I talked with one young woman who got an MBA in the US some years ago. She told me that in her life at work here in Kabul she thinks about the lessons from her leadership and OB classes more than any other of her MBA classes. I asked her why. She told me the consequences of not understanding OB and poor leadership are visible all around her.

Few people see the gender dynamics at work when the (few) women who hold professional positions try hard to avoid making mistakes, creating a whole series of non events, while the men (98% of all decision makers both in civil and military life) get away with making one bad judgment after another, poorly thought through decisions, cover their behinds and take silly risks; the damage of this is then either cleaned up by women or good men (this goes mostly unnoticed) or the day is saved by other men who then become heroes.

Escapade

We went on our usual walk in Bagh-e-bala below the Intercontinental hotel. As we walked back Janneke spotted a hole in the fence and a path up the hill where a bunch of young girls and boys were carrying a variety of jugs with water. The older girl would gather as many jugs as she could, carry about 50 yards up the hill and then return to get another bunch that the smallest kids were not able to manage.

We picked up the jugs and took them to another hole in another fence all the while enjoying our escape into the wide open of Kabul. Our guard walked along and we would look at him each time we moved further away from the path as if to ask whether our jail break was OK.

But then finally the call came from our security folks that we had strayed too far and we marched obediently back to the main road. We ended our walk seeking out a different tea tent and settled on a carpeted platform to enjoy green tea and a snack that was fried and served in vinegar. It led to conversations about GI afflictions but some of us were too curious not to try. Now, many hours later, I can say that all is well and the snack was quite nice.

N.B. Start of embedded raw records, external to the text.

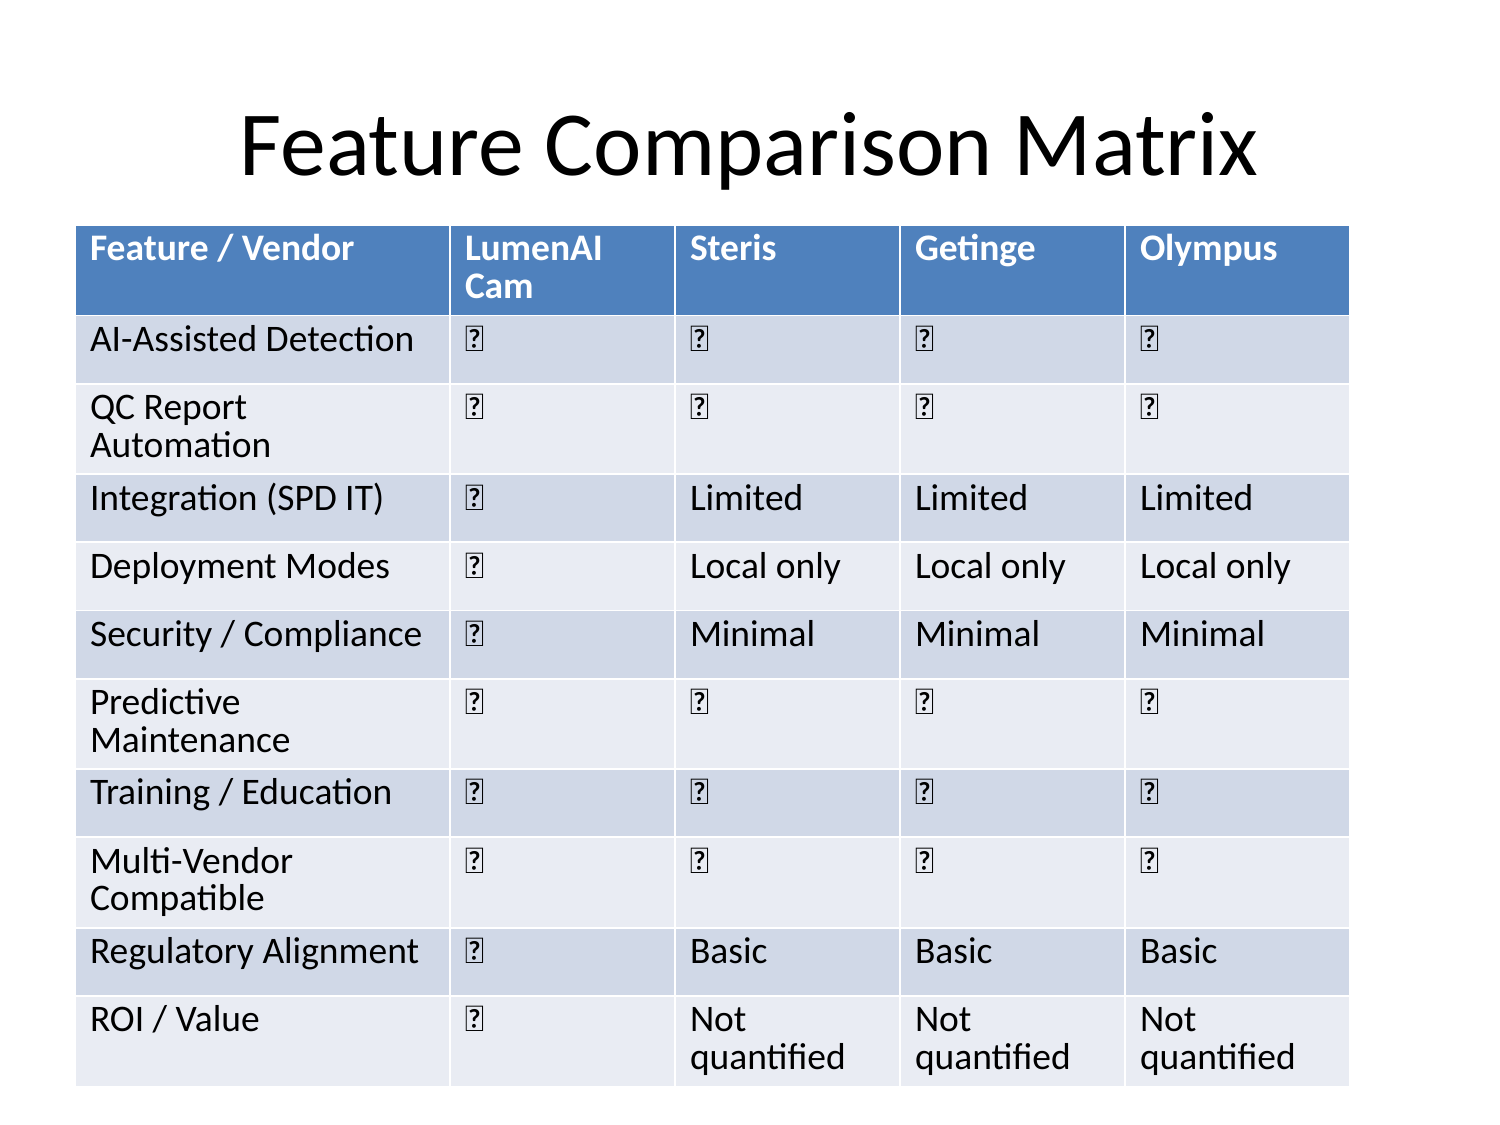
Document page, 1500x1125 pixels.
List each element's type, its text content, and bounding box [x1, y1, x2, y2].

table_cell Limited [1126, 475, 1349, 541]
table_cell Limited [901, 475, 1124, 541]
table_cell ✅ [451, 543, 674, 610]
table_cell ✅ [451, 385, 674, 473]
table_cell ✅ [451, 680, 674, 768]
table_header LumenAI Cam [451, 226, 674, 315]
table_cell Basic [901, 929, 1124, 995]
table_cell Local only [1126, 543, 1349, 610]
table_cell Predictive Maintenance [76, 680, 449, 768]
table_cell ❌ [901, 316, 1124, 383]
table_header Steris [676, 226, 899, 315]
table_cell Minimal [1126, 611, 1349, 678]
table_cell Minimal [901, 611, 1124, 678]
table_cell ❌ [1126, 680, 1349, 768]
table_cell ❌ [676, 680, 899, 768]
table_cell AI-Assisted Detection [76, 316, 449, 383]
table_cell ❌ [676, 770, 899, 836]
table_header Getinge [901, 226, 1124, 315]
table_cell ❌ [676, 385, 899, 473]
table_cell Multi-Vendor Compatible [76, 838, 449, 927]
table_cell ✅ [451, 929, 674, 995]
table_cell ✅ [451, 475, 674, 541]
table_cell ❌ [676, 838, 899, 927]
table_cell Regulatory Alignment [76, 929, 449, 995]
table_cell Deployment Modes [76, 543, 449, 610]
table_cell ❌ [901, 385, 1124, 473]
table_cell ❌ [1126, 838, 1349, 927]
table_cell ❌ [1126, 316, 1349, 383]
table_cell ✅ [451, 997, 674, 1086]
table_header Olympus [1126, 226, 1349, 315]
table_cell Local only [901, 543, 1124, 610]
table_cell Not quantified [676, 997, 899, 1086]
title Feature Comparison Matrix [75, 45, 1425, 233]
table_cell QC Report Automation [76, 385, 449, 473]
table_header Feature / Vendor [76, 226, 449, 315]
table_cell ROI / Value [76, 997, 449, 1086]
table_cell ✅ [451, 316, 674, 383]
table_cell ✅ [451, 770, 674, 836]
table_cell Integration (SPD IT) [76, 475, 449, 541]
table_cell Limited [676, 475, 899, 541]
table_cell Basic [676, 929, 899, 995]
table_cell ❌ [1126, 770, 1349, 836]
table_cell ✅ [451, 838, 674, 927]
table_cell ❌ [1126, 385, 1349, 473]
table_cell Not quantified [1126, 997, 1349, 1086]
table_cell Training / Education [76, 770, 449, 836]
table_cell ❌ [901, 680, 1124, 768]
table_cell Local only [676, 543, 899, 610]
table_cell Not quantified [901, 997, 1124, 1086]
table_cell ❌ [901, 770, 1124, 836]
table_cell Minimal [676, 611, 899, 678]
table_cell ❌ [676, 316, 899, 383]
table_cell ❌ [901, 838, 1124, 927]
table_cell ✅ [451, 611, 674, 678]
table_cell Basic [1126, 929, 1349, 995]
table_cell Security / Compliance [76, 611, 449, 678]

We had lunch at the Wakhan Cafe which serves the best espresso and macchiato in Kabul, nearly as good as the macchiato in Addis. It was a balmy winter day, more like spring, and so had out lunch outside in the withered garden.

On our way to the newly opened Kabul health club we stopped at one of the supermarkets that cater to the foreign community. Sara ran into a colleague from CRS who took her job in Bolivia before moving to Herat, right in front of the frozen meats, imagine that!

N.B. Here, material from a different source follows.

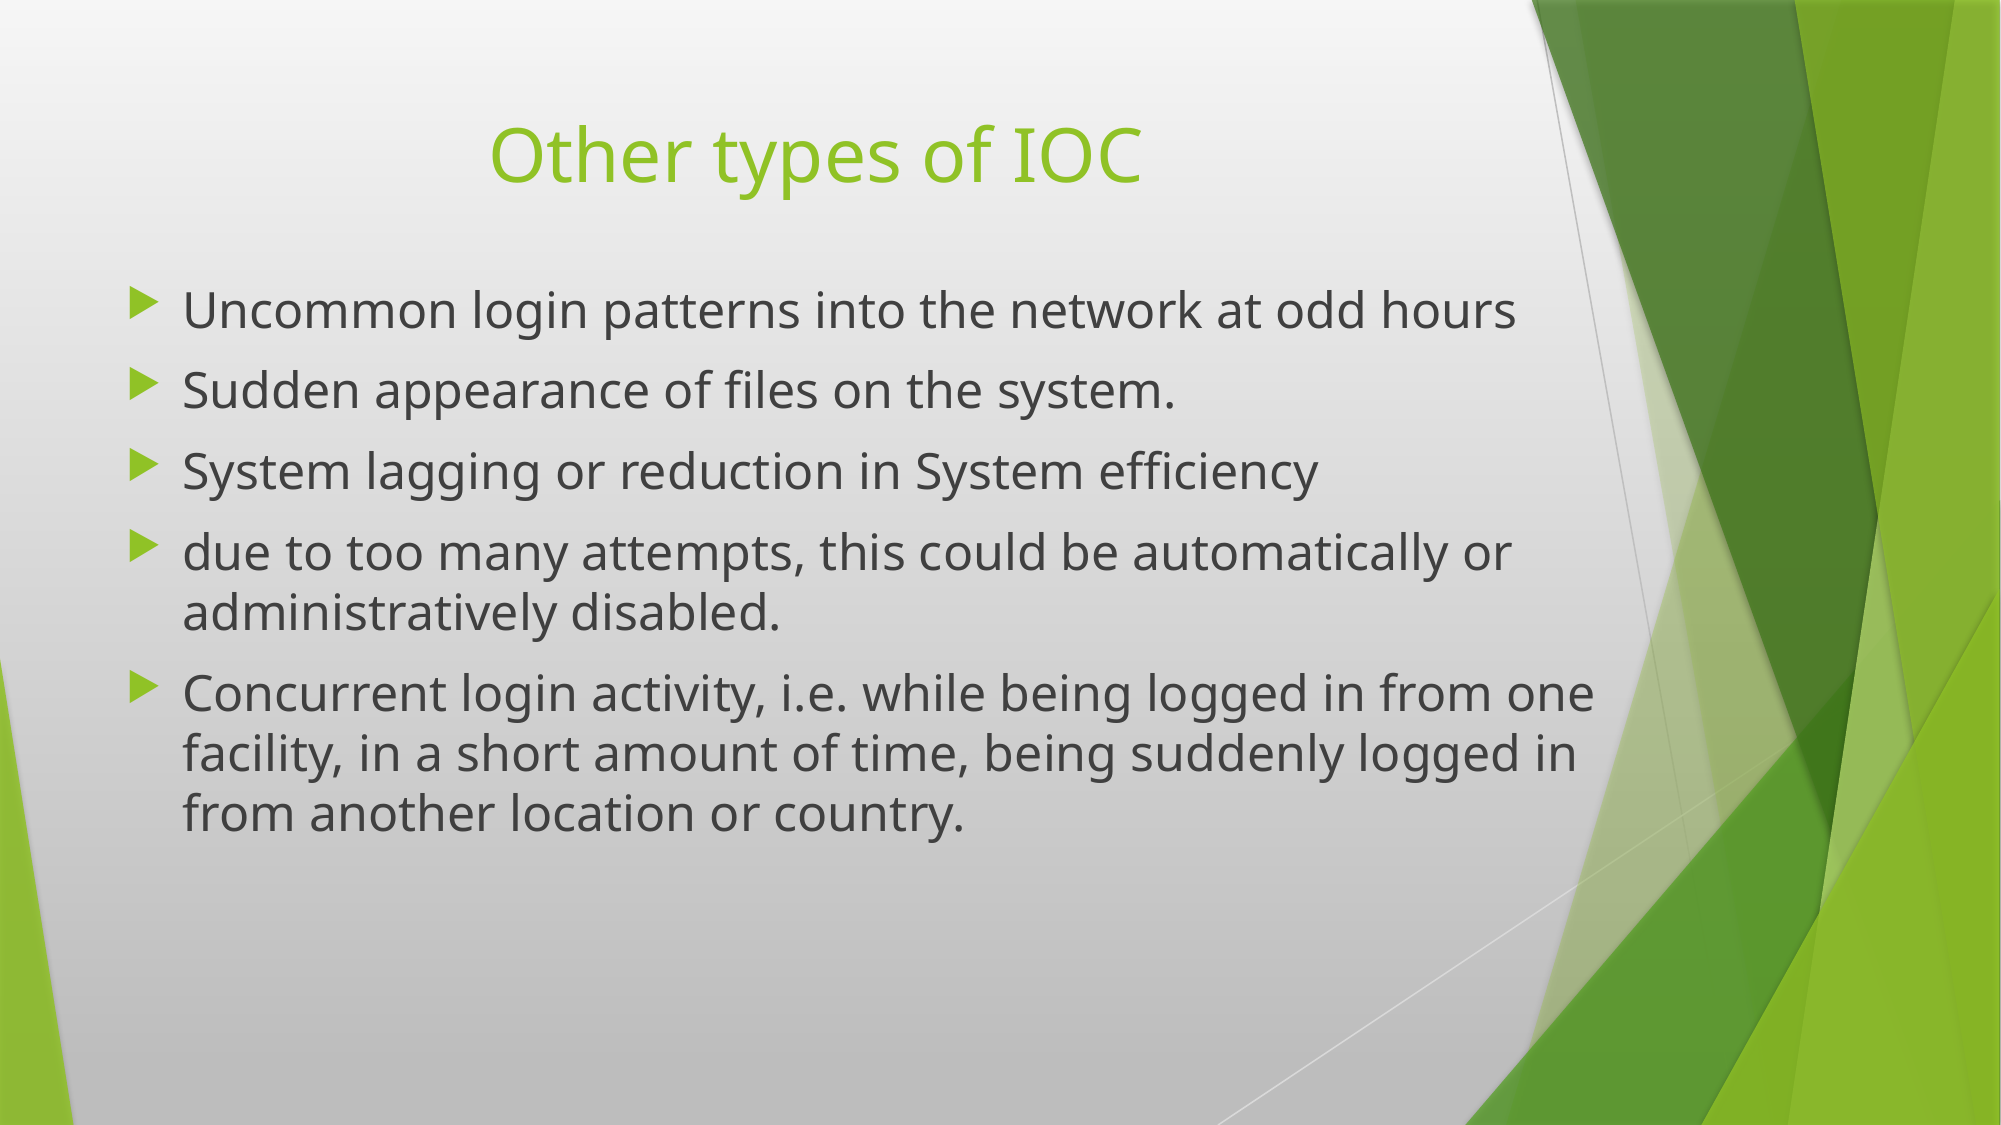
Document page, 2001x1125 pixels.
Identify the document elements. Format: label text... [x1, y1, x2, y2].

list Uncommon login patterns into the network at odd hours Sudden appearance of files on the system. System lagging or reduction in System efficiency due to too many attempts, this could be automatically or administratively disabled. Concurrent login activity, i.e. while being logged in from one facility, in a short amount of time, being suddenly logged in from another location or country. [111, 270, 1661, 1108]
title Other types of IOC [111, 99, 1522, 249]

Right in the middle of the candy aisle I dropped a bottle of fish sauce which stank the place up so badly that the staff thought it a good idea to cover up the smell with room fresheners. The end result of this is best described as rotting fish in a perfume store. These odors mingled with the very strong chemicals from the painting that was done on the second floor – a nasty cocktail of chemicals that gave me an instant headache.

We never found the Kabul health club. Because it expects to cater to the well-heeled foreign community it is trying to fly so far under the radar that we couldn’t find it.

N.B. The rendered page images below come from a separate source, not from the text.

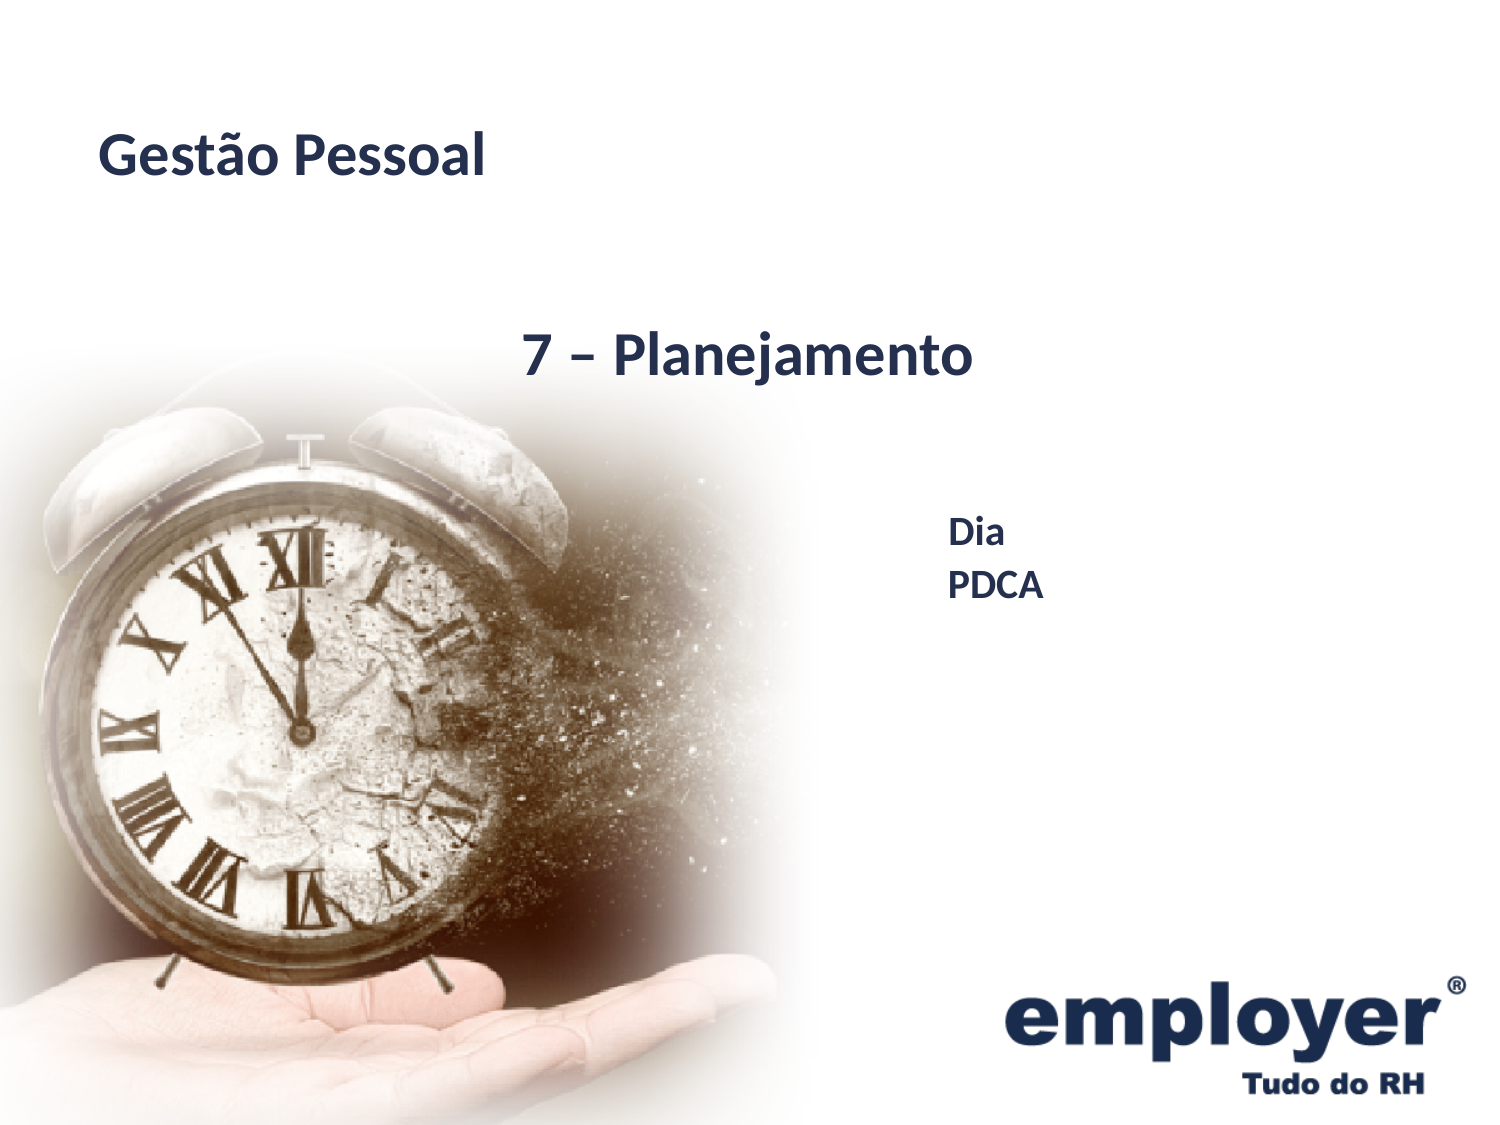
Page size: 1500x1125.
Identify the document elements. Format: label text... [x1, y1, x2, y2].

picture [0, 335, 827, 1125]
text_box PDCA [827, 549, 1191, 626]
picture [980, 941, 1500, 1125]
text_box 7 – Planejamento [84, 305, 1412, 396]
text_box Gestão Pessoal [84, 105, 1412, 196]
text_box Dia [827, 495, 1191, 549]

After introducing Sara to Chicken Street we returned home with a bunch of daffodils, green peppers for our chili omelet tomorrow and a bag full of eggs. Back home it was time for Dari homework (write down your daily routines in Dari), learning the vocabulary words for lesson 9. The reward for all this studying was watching Seinfeld for the remainder of the evening. It was a good Friday! No bombs, no explosions, no kidnappings.